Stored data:

————————

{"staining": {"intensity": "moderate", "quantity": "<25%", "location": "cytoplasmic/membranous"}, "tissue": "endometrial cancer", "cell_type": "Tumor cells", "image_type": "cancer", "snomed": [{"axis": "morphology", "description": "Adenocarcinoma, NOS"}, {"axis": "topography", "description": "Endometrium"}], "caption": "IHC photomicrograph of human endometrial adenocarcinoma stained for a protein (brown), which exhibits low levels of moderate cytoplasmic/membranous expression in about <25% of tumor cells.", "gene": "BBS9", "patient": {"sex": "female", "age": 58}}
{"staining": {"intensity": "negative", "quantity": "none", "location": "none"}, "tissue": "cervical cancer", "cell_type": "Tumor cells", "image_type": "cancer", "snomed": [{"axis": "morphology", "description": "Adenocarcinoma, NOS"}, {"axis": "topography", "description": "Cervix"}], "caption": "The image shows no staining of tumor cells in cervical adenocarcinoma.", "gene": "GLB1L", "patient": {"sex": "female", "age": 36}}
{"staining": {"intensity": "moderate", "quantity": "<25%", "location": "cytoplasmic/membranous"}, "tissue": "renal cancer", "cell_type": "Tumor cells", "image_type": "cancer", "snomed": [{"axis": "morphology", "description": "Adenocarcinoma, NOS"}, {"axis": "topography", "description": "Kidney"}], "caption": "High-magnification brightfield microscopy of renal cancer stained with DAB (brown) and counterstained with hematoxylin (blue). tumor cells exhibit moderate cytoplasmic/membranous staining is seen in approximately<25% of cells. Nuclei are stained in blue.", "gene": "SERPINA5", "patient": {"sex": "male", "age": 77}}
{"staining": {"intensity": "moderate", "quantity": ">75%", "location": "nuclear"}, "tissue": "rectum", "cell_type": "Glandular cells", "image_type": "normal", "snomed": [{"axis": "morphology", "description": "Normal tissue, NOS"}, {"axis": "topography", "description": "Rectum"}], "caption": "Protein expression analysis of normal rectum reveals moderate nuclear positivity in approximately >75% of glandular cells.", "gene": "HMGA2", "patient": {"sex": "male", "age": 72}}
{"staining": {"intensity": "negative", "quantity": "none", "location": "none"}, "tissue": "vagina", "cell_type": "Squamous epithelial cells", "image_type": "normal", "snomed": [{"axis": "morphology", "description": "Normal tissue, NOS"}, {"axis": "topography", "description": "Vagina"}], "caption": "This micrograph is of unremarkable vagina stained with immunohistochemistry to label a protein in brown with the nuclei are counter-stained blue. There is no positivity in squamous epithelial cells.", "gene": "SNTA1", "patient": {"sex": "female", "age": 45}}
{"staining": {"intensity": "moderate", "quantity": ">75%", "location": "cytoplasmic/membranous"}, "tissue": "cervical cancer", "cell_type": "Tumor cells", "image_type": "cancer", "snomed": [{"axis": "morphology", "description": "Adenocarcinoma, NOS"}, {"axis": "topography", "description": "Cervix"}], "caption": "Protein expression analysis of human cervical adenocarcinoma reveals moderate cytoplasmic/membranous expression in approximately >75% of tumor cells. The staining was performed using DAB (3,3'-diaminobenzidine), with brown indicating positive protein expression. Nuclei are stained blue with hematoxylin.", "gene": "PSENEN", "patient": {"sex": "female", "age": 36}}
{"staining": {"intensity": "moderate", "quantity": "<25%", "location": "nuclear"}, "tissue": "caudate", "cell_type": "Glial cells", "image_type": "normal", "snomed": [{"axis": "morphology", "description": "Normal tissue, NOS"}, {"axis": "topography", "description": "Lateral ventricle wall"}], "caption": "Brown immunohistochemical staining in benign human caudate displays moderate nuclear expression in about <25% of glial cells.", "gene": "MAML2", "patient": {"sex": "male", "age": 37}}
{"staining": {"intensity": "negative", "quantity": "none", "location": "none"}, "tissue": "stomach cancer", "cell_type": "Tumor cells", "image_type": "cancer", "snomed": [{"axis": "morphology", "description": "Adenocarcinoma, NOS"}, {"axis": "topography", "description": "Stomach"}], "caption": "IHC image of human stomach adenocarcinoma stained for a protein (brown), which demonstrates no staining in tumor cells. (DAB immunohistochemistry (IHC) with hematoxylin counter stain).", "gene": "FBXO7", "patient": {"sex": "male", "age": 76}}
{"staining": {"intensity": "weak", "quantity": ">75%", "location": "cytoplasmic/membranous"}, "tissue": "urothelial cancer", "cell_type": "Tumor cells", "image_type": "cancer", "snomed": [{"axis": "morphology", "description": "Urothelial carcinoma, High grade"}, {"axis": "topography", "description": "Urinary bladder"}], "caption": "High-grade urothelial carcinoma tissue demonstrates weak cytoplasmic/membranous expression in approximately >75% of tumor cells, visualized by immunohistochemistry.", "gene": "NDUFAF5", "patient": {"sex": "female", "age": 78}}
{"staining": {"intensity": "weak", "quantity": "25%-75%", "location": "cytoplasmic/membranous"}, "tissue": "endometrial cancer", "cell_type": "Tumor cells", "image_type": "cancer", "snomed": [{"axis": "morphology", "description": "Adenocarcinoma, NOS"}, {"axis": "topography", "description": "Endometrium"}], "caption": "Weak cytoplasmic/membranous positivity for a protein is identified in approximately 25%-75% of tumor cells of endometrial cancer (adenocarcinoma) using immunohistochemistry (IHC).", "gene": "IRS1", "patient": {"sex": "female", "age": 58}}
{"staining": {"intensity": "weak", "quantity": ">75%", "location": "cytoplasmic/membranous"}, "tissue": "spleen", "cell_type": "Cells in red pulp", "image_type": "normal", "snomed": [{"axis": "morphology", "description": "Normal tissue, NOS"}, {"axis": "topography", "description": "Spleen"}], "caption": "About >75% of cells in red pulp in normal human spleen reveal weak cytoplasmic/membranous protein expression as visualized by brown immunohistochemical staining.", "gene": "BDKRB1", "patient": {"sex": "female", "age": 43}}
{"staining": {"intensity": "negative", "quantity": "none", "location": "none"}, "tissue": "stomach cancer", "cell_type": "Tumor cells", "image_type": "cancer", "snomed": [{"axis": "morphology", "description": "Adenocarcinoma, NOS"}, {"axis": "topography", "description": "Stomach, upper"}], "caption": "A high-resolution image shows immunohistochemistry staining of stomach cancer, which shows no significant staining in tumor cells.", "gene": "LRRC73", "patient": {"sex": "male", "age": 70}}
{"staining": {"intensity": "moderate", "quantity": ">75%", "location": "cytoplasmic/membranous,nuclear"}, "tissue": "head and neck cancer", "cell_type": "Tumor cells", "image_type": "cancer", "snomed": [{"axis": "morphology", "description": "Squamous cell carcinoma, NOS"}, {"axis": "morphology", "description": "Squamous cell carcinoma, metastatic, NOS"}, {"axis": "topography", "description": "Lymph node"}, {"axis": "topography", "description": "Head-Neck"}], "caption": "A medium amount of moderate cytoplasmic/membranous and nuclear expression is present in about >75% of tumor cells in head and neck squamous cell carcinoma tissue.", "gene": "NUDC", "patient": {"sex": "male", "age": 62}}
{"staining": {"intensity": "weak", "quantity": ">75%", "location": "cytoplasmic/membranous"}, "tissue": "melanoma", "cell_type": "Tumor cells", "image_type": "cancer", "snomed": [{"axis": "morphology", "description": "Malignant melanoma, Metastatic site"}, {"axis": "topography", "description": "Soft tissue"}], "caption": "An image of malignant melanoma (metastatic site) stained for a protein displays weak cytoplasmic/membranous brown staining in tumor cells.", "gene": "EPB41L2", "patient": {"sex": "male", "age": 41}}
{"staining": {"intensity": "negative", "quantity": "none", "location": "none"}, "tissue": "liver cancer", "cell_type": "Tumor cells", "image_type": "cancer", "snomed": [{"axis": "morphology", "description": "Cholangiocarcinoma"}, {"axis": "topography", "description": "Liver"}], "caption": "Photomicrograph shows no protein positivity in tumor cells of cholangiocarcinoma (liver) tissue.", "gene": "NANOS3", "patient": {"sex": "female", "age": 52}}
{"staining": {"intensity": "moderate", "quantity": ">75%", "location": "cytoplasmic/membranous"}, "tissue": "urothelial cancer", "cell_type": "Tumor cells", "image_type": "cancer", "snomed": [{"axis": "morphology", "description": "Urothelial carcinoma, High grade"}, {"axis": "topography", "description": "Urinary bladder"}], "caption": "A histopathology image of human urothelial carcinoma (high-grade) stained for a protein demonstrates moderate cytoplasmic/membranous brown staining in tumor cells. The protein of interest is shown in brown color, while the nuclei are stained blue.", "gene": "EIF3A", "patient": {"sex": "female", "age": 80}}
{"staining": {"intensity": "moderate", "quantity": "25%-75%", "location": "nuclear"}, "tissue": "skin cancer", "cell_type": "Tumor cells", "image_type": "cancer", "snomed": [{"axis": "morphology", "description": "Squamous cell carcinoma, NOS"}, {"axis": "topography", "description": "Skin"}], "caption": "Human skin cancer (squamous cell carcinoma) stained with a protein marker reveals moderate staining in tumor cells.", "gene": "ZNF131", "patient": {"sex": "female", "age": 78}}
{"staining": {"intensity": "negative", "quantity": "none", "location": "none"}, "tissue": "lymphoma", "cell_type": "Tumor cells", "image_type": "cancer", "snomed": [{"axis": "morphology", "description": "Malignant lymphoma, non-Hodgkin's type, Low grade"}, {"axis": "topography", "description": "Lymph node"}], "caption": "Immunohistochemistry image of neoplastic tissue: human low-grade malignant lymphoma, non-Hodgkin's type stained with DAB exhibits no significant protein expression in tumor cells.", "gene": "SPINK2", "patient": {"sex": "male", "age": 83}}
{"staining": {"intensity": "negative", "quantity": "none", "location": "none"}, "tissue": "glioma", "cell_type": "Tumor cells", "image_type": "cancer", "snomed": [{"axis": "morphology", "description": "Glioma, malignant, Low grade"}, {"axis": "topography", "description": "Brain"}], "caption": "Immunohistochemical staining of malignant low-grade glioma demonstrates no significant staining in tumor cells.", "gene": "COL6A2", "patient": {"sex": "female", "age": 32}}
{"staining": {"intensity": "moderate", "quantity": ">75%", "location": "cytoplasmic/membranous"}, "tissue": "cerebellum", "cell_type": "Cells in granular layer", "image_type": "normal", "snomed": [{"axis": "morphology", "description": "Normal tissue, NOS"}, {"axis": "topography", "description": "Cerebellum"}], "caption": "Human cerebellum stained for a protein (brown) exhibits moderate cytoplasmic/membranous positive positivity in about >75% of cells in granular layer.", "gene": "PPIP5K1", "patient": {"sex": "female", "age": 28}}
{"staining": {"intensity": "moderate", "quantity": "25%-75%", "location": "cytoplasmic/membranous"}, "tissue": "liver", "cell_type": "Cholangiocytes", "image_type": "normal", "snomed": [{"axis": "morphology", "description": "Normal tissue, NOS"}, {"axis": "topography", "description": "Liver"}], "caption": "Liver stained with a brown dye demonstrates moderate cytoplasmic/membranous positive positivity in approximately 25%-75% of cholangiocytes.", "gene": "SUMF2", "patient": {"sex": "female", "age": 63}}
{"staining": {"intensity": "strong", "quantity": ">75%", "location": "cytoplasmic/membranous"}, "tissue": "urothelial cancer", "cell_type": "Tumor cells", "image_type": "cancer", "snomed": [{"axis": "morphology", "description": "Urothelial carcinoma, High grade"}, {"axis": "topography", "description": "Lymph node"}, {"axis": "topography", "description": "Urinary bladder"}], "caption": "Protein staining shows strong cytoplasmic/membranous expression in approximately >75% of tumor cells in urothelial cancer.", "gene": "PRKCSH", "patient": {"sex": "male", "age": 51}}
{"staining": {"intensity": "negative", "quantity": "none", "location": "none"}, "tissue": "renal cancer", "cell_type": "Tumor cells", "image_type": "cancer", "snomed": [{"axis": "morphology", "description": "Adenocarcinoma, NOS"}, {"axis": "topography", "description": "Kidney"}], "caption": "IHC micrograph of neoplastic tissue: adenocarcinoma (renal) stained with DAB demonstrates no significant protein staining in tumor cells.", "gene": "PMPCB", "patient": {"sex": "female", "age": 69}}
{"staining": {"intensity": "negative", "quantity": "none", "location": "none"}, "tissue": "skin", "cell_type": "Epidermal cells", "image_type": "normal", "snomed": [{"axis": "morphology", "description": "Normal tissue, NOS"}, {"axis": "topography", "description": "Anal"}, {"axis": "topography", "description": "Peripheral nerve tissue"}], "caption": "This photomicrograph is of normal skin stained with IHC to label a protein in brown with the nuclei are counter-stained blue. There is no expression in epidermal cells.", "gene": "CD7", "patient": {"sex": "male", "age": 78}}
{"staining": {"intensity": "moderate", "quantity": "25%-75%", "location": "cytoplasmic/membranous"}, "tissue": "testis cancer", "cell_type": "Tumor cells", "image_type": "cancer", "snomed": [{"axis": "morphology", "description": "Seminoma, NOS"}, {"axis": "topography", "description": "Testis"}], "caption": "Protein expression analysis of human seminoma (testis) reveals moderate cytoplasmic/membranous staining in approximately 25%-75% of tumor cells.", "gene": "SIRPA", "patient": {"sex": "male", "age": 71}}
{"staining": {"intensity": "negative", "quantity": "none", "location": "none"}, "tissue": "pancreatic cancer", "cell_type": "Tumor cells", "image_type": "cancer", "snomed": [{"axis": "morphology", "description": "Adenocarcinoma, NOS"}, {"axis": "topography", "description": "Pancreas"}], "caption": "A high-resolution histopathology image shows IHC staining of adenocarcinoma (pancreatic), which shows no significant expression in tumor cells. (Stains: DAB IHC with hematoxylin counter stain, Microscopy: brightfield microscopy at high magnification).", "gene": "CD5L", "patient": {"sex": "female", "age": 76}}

————————

* **Brief**: Would you please repeat exactly the lines above, starting at the line with "staining shows strong" and stopping at the line with "micrograph of neoplastic", both included?

* **Solution to the exercise**:
{"staining": {"intensity": "strong", "quantity": ">75%", "location": "cytoplasmic/membranous"}, "tissue": "urothelial cancer", "cell_type": "Tumor cells", "image_type": "cancer", "snomed": [{"axis": "morphology", "description": "Urothelial carcinoma, High grade"}, {"axis": "topography", "description": "Lymph node"}, {"axis": "topography", "description": "Urinary bladder"}], "caption": "Protein staining shows strong cytoplasmic/membranous expression in approximately >75% of tumor cells in urothelial cancer.", "gene": "PRKCSH", "patient": {"sex": "male", "age": 51}}
{"staining": {"intensity": "negative", "quantity": "none", "location": "none"}, "tissue": "renal cancer", "cell_type": "Tumor cells", "image_type": "cancer", "snomed": [{"axis": "morphology", "description": "Adenocarcinoma, NOS"}, {"axis": "topography", "description": "Kidney"}], "caption": "IHC micrograph of neoplastic tissue: adenocarcinoma (renal) stained with DAB demonstrates no significant protein staining in tumor cells.", "gene": "PMPCB", "patient": {"sex": "female", "age": 69}}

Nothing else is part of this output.